Grundsätzlich könne eine Hochschule umso leichter renommierte Wissenschaftler anlocken, je finanzkräftiger sie ist. Ähnlich wie sich die reichsten Fussballclubs die besten Spieler und die finanzkräftigsten Firmen die teuersten Topshots unter den CEOs schnappen können. Die grössten Universitäten könnten Allianzen schmieden, um Geldgeber zu finden und die Studiengebühren nach oben zu treiben.

__ZU ERSTELLEN__
Schreiben Sie bitte aus dem Auszug über Hochschulen und Geld den Abschnitt wortgetreu nieder, beginnend bei „Grundsätzlich könne eine“ und endend bei „oben zu treiben.“.

__EXTRAHIERTE DATEN__
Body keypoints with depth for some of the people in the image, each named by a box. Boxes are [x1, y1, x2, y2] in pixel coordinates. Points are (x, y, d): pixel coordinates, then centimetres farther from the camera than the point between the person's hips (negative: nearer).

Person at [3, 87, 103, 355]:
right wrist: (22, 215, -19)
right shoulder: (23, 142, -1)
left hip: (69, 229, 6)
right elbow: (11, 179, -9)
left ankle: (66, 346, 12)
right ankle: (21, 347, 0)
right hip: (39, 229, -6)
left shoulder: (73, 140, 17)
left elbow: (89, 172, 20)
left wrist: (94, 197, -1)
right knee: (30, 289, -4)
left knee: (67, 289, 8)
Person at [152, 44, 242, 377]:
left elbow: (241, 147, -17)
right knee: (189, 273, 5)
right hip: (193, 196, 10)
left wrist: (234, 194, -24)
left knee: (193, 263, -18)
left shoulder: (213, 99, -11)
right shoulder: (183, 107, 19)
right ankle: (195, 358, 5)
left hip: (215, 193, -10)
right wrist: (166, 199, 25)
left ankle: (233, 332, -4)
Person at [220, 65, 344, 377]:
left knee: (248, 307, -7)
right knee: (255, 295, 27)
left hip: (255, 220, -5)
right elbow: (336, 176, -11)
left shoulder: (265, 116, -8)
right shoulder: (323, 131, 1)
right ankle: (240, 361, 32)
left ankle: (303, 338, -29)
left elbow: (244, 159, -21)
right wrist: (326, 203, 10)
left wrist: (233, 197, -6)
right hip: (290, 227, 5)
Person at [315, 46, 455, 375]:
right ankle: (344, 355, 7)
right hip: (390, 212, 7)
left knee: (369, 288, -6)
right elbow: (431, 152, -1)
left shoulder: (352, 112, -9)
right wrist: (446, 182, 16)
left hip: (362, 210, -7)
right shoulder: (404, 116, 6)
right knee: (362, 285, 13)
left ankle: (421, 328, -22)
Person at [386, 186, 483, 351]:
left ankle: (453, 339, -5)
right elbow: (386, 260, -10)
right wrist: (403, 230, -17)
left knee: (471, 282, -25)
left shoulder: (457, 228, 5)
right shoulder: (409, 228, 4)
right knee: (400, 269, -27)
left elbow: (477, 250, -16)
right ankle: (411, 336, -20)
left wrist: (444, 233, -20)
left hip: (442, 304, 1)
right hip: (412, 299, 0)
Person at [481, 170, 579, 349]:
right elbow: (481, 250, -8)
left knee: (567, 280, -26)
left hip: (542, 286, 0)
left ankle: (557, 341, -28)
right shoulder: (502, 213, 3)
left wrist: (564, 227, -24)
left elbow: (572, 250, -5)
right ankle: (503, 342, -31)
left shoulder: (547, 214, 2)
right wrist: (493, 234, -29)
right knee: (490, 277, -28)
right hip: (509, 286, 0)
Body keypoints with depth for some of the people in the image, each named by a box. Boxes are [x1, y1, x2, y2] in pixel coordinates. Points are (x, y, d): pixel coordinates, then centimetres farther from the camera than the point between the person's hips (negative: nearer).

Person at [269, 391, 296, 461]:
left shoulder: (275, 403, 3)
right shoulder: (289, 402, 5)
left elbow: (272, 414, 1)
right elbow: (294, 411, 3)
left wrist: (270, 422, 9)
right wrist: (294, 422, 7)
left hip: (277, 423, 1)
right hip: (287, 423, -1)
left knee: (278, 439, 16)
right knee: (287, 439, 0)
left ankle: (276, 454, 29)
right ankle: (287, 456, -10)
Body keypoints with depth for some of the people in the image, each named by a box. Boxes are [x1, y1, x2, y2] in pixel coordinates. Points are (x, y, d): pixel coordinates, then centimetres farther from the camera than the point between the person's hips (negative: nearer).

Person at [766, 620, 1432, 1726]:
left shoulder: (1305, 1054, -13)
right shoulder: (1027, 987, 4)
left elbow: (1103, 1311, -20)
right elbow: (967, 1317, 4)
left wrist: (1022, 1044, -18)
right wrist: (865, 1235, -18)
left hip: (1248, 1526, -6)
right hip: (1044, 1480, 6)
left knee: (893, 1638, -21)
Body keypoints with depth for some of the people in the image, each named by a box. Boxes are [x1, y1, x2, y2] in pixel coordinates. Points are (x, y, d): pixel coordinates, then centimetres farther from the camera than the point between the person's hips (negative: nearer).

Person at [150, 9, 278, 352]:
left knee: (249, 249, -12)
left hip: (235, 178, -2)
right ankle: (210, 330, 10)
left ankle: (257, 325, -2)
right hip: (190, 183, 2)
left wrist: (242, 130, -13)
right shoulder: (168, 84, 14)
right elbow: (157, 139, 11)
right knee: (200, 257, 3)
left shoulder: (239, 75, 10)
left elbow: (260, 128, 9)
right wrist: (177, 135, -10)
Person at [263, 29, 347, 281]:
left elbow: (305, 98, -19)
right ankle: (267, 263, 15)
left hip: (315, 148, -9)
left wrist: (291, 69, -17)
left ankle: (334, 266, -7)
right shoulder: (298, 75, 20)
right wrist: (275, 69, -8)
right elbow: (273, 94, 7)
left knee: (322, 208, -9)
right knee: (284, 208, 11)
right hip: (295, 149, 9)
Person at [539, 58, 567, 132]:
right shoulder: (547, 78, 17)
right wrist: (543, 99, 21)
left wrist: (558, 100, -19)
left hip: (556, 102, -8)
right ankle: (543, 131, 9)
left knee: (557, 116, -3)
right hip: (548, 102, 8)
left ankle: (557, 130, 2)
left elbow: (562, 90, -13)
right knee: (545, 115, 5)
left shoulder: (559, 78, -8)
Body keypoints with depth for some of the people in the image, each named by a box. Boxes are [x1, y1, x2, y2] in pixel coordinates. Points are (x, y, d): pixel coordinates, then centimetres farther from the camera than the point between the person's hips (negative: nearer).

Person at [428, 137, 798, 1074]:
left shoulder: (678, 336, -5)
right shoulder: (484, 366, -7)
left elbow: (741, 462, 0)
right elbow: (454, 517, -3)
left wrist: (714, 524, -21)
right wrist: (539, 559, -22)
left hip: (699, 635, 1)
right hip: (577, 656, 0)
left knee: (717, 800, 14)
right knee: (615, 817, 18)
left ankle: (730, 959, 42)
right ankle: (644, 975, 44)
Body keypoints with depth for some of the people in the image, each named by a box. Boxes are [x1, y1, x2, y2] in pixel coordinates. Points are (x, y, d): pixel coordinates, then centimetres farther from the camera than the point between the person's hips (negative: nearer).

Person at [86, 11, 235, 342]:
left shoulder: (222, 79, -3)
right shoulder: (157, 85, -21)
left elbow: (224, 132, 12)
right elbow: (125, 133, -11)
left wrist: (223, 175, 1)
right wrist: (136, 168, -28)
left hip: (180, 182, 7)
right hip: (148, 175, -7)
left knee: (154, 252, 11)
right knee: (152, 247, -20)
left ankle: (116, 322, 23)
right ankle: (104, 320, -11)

__SCHRIFTLICHE LÖSUNG__
Grundsätzlich könne eine Hochschule umso leichter renommierte Wissenschaftler anlocken, je finanzkräftiger sie ist. Ähnlich wie sich die reichsten Fussballclubs die besten Spieler und die finanzkräftigsten Firmen die teuersten Topshots unter den CEOs schnappen können. Die grössten Universitäten könnten Allianzen schmieden, um Geldgeber zu finden und die Studiengebühren nach oben zu treiben.